Texte fourni:
━━━━

Translate

mercredi 29 juillet 2015

La guerre racontée par les soldats russes.

La guerre racontée par les soldats russes.

Les futurs historiens du siège de Port-Arthur trouveront des documents sincères dans les lettres que les soldats de Stoessel ont réussi à faire parvenir, en dépit du blocus japonais, à leur famille et à leurs amis.
Mon Dimanche est heureux de pouvoir offrir à ses lecteurs les plus intéressants passages de ces lettres, parues dans les journaux russes et qui renferment les plus vraies des impressions de campagne.

Récit de Zélénoff.

Le soldat Zélénoff décrit en ces termes un combat dans le secteur nord-ouest de Port-Arthur:
De nuit, les Japonais se précipitent dans nos tranchées. Ils ne disent pas un mot, jusqu'à ce qu'ils soient au milieu de nous. Dans l'obscurité, ils ont l'air de géants; l'un d'eux me saute dessus: son poids m'effraie plus que sa baïonnette. Mais je suis le conseil de mon capitaine et je croise énergiquement la baïonnette. La baïonnette du Japonais m'égratigne au sommet de la tête, mais la mienne le transperce. Beaucoup des nôtres sont tués par les Japonais, qui s'approchent en rampant comme des vers, attrapent nos camarades par les jambes et les renversent. L'ennemi se sauve. Tout à coup, un Japonais que nous croyions mort bondit sur ses pieds et enfonce un couteau dans le dos de Galakoff. Nous en sommes si fâchés que nous saisissons le Japonais à bras-le-corps et lui tournons la tête jusqu'à ce que la nuque lui craque. Le voilà mort pour de bon cette fois.

Récit de Somionof.

Le sergent Somionof donne une idée du véritable effet de ces bombardements qui paraissent si effroyables dans les télégrammes.

━━━━

Consigne a: Pouvez-vous mettre dans une liste JSON de chaînes, à raison d'une chaîne par ligne et sans les lignes vides, tout ce qui va de la ligne contenant "The Samara Topological Data Cent" jusqu'à la ligne contenant "Pearson's Crystal D" dans les enregistrements, ces deux lignes comprises ?
Le texte et les enregistrements constituent deux matériaux distincts.

━━━━

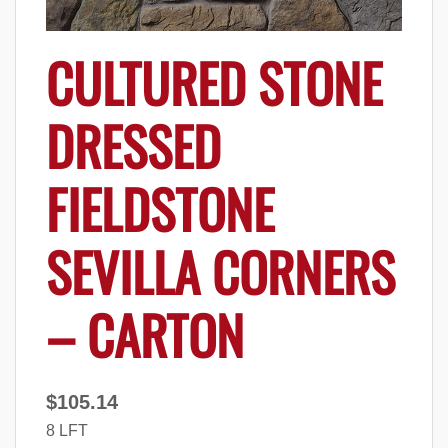
CULTURED STONE
DRESSED
FIELDSTONE
SEVILLA CORNERS
– CARTON
$
105.14
8 LFT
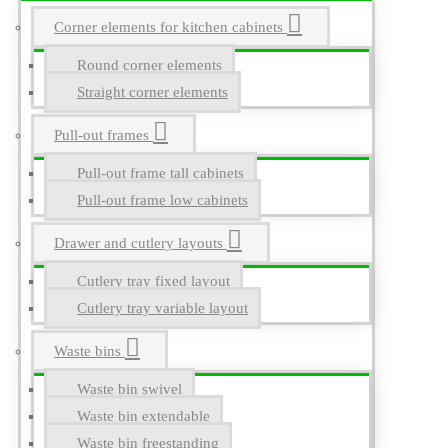
Corner elements for kitchen cabinets
Round corner elements
Straight corner elements
Pull-out frames
Pull-out frame tall cabinets
Pull-out frame low cabinets
Drawer and cutlery layouts
Cutlery tray fixed layout
Cutlery tray variable layout
Waste bins
Waste bin swivel
Waste bin extendable
Waste bin freestanding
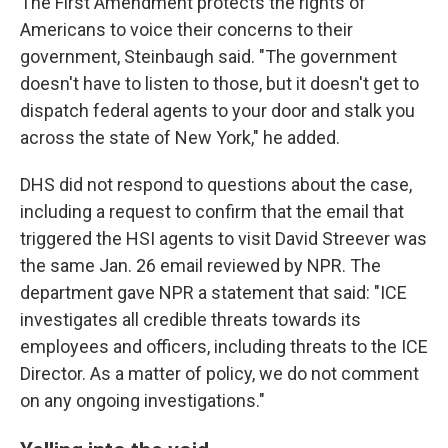
The First Amendment protects the rights of
Americans to voice their concerns to their
government, Steinbaugh said. "The government
doesn't have to listen to those, but it doesn't get to
dispatch federal agents to your door and stalk you
across the state of New York," he added.
DHS did not respond to questions about the case,
including a request to confirm that the email that
triggered the HSI agents to visit David Streever was
the same Jan. 26 email reviewed by NPR. The
department gave NPR a statement that said: "ICE
investigates all credible threats towards its
employees and officers, including threats to the ICE
Director. As a matter of policy, we do not comment
on any ongoing investigations."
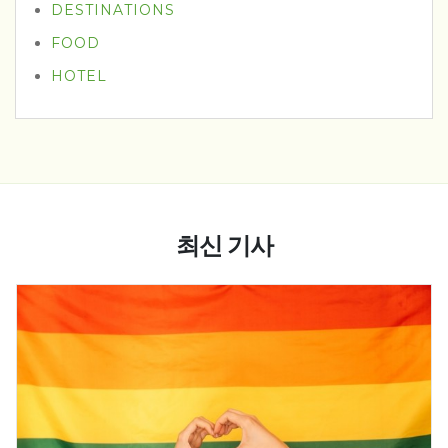
DESTINATIONS
FOOD
HOTEL
최신 기사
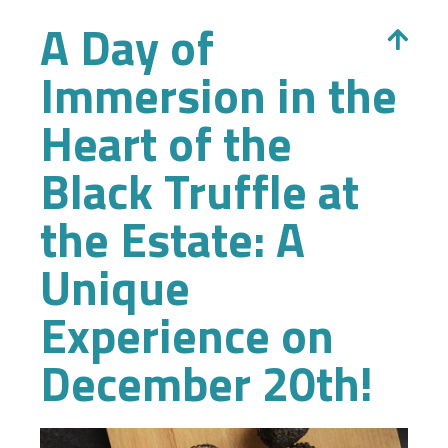
A Day of
Immersion in the
Heart of the
Black Truffle at
the Estate: A
Unique
Experience on
December 20th!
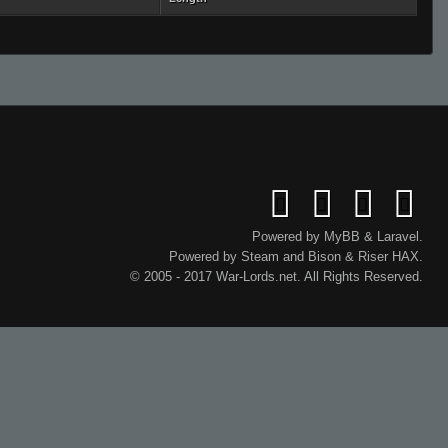
Powered by
MyBB
&
Laravel
.
Powered by
Steam
and
Bison
&
Riser
HAX.
© 2005 - 2017 War-Lords.net. All Rights Reserved.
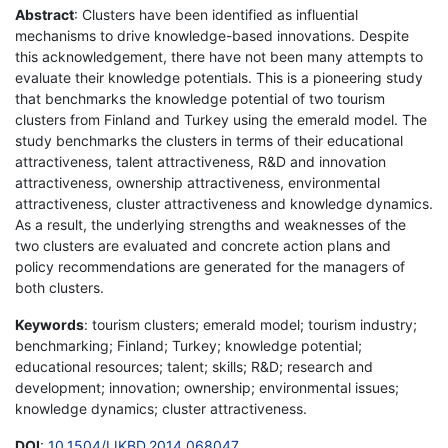
Abstract
: Clusters have been identified as influential
mechanisms to drive knowledge-based innovations. Despite
this acknowledgement, there have not been many attempts to
evaluate their knowledge potentials. This is a pioneering study
that benchmarks the knowledge potential of two tourism
clusters from Finland and Turkey using the emerald model. The
study benchmarks the clusters in terms of their educational
attractiveness, talent attractiveness, R&D and innovation
attractiveness, ownership attractiveness, environmental
attractiveness, cluster attractiveness and knowledge dynamics.
As a result, the underlying strengths and weaknesses of the
two clusters are evaluated and concrete action plans and
policy recommendations are generated for the managers of
both clusters.
Keywords
: tourism clusters; emerald model; tourism industry;
benchmarking; Finland; Turkey; knowledge potential;
educational resources; talent; skills; R&D; research and
development; innovation; ownership; environmental issues;
knowledge dynamics; cluster attractiveness.
DOI
:
10.1504/IJKBD.2014.068047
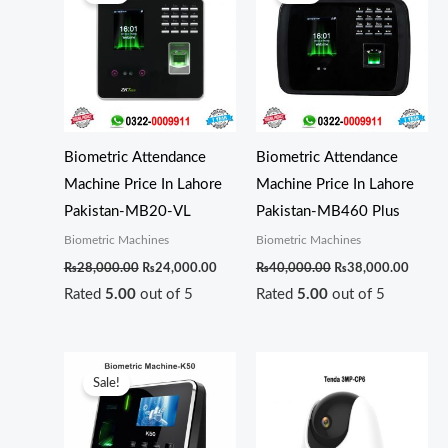
was:
is:
was:
is:
₨28,000.00.
₨24,000.00.
₨40,000.00.
₨38,0
Biometric Attendance
Biometric Attendance
Machine Price In Lahore
Machine Price In Lahore
Pakistan-MB20-VL
Pakistan-MB460 Plus
Biometric Machines
Biometric Machines
₨
28,000.00
₨
24,000.00
₨
40,000.00
₨
38,000.00
Rated
5.00
out of 5
Rated
5.00
out of 5
Original
Current
price
price
Sale!
was:
is:
₨20,500.00.
₨20,000.00.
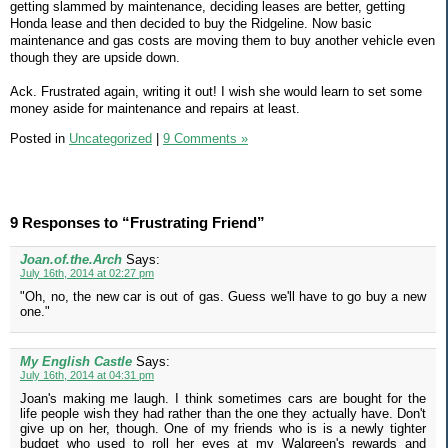
getting slammed by maintenance, deciding leases are better, getting
Honda lease and then decided to buy the Ridgeline. Now basic
maintenance and gas costs are moving them to buy another vehicle even
though they are upside down.
Ack. Frustrated again, writing it out! I wish she would learn to set some
money aside for maintenance and repairs at least.
Posted in
Uncategorized
|
9 Comments »
9 Responses to “Frustrating Friend”
Joan.of.the.Arch
Says:
July 16th, 2014 at 02:27 pm
"Oh, no, the new car is out of gas. Guess we'll have to go buy a new
one."
My English Castle
Says:
July 16th, 2014 at 04:31 pm
Joan's making me laugh. I think sometimes cars are bought for the
life people wish they had rather than the one they actually have. Don't
give up on her, though. One of my friends who is is a newly tighter
budget who used to roll her eyes at my Walgreen's rewards and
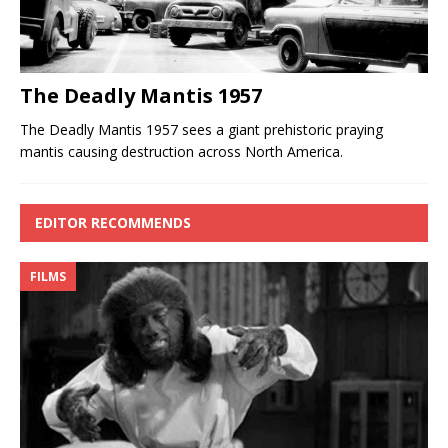
The Deadly Mantis 1957
The Deadly Mantis 1957 sees a giant prehistoric praying
mantis causing destruction across North America.
EDITOR RECOMMENDS
FILMS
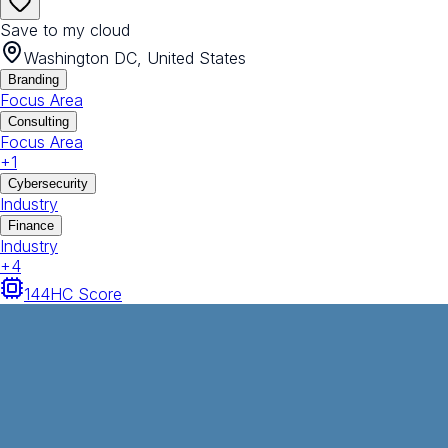
Save to my cloud
Washington DC, United States
Branding
Focus Area
Consulting
Focus Area
+
1
Cybersecurity
Industry
Finance
Industry
+
4
144
HC Score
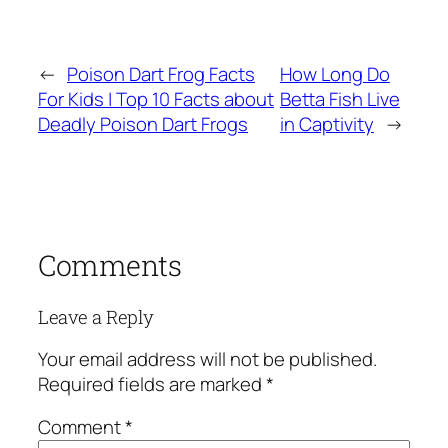
←
Poison Dart Frog Facts
How Long Do
For Kids | Top 10 Facts about
Betta Fish Live
Deadly Poison Dart Frogs
in Captivity
→
Comments
Leave a Reply
Your email address will not be published.
Required fields are marked
*
Comment
*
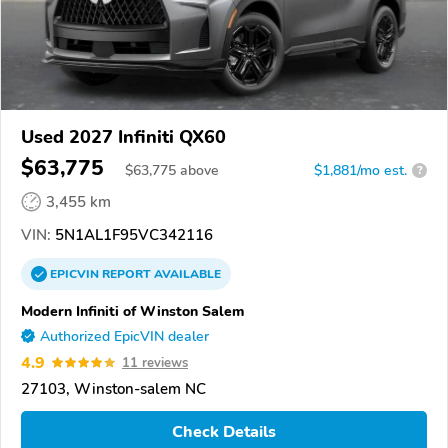
Used 2027 Infiniti QX60
$63,775
$
63,775
above
$1,881/mo est.
?
3,455 km
VIN:
5N1AL1F95VC342116
EPICVIN
REPORT
AVAILABLE
Modern Infiniti of Winston Salem
Authorized EpicVIN dealer
4.9
11 reviews
27103, Winston-salem NC
Check Details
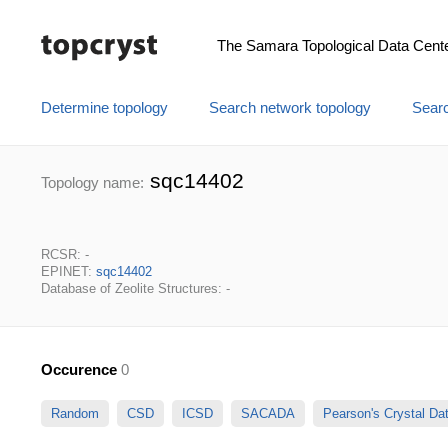
The Samara Topological Data Cent
Determine topology
Search network topology
Searc
sqc14402
Topology name:
RCSR: -
EPINET:
sqc14402
Database of Zeolite Structures: -
Occurence
0
Random
CSD
ICSD
SACADA
Pearson's Crystal D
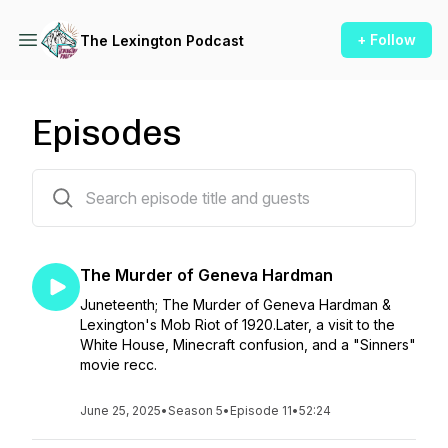
+ Follow
The Lexington Podcast
Episodes
48 episodes
The Murder of Geneva Hardman
Juneteenth; The Murder of Geneva Hardman &
Lexington's Mob Riot of 1920.Later, a visit to the
White House, Minecraft confusion, and a "Sinners"
movie recc.
June 25, 2025
•
Season 5
•
Episode 11
•
52:24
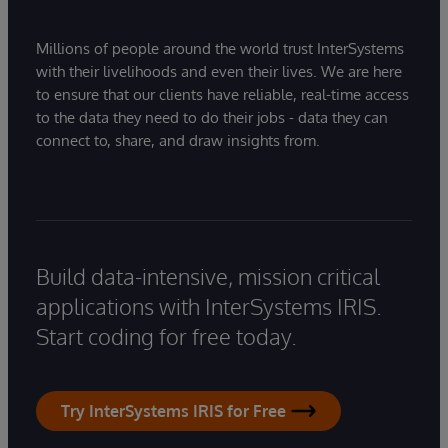
Millions of people around the world trust InterSystems
with their livelihoods and even their lives. We are here
to ensure that our clients have reliable, real-time access
to the data they need to do their jobs - data they can
connect to, share, and draw insights from.
Build data-intensive, mission critical
applications with InterSystems IRIS.
Start coding for free today.
Try InterSystems IRIS for Free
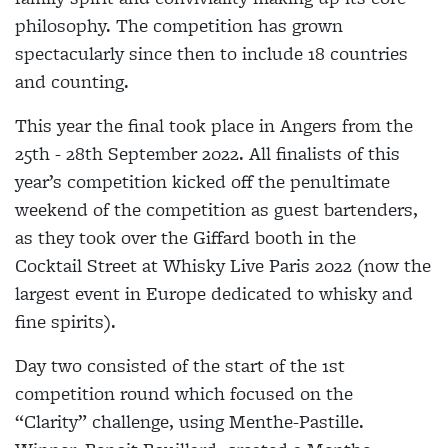
philosophy. The competition has grown
spectacularly since then to include 18 countries
and counting.
This year the final took place in Angers from the
25th - 28th September 2022. All finalists of this
year’s competition kicked off the penultimate
weekend of the competition as guest bartenders,
as they took over the Giffard booth in the
Cocktail Street at Whisky Live Paris 2022 (now the
largest event in Europe dedicated to whisky and
fine spirits).
Day two consisted of the start of the 1st
competition round which focused on the
“Clarity” challenge, using Menthe-Pastille.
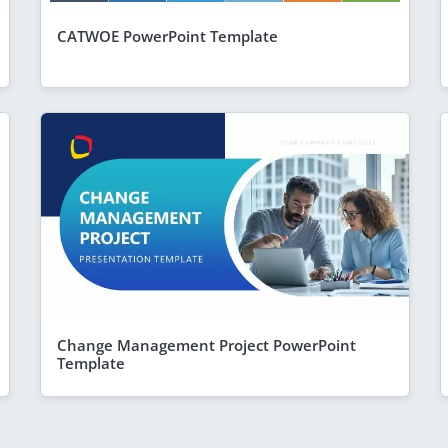
CATWOE PowerPoint Template
Change Management Project PowerPoint
Template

━━━━

Consigne b: Pouvez-vous dupliquer mot pour mot le passage du texte sur la guerre racontée par les soldats russes qui va de "Mon Dimanche est heureux" jusqu'à "impressions de campagne." ?

Résultat a:
[
  "The Samara Topological Data Cent",
  "Determine topology",
  "Search network topology",
  "Searc",
  "sqc14402",
  "Topology name:",
  "RCSR: -",
  "EPINET:",
  "sqc14402",
  "Database of Zeolite Structures: -",
  "Occurence",
  "0",
  "Random",
  "CSD",
  "ICSD",
  "SACADA",
  "Pearson's Crystal D"
]

Résultat b:
Mon Dimanche est heureux de pouvoir offrir à ses lecteurs les plus intéressants passages de ces lettres, parues dans les journaux russes et qui renferment les plus vraies des impressions de campagne.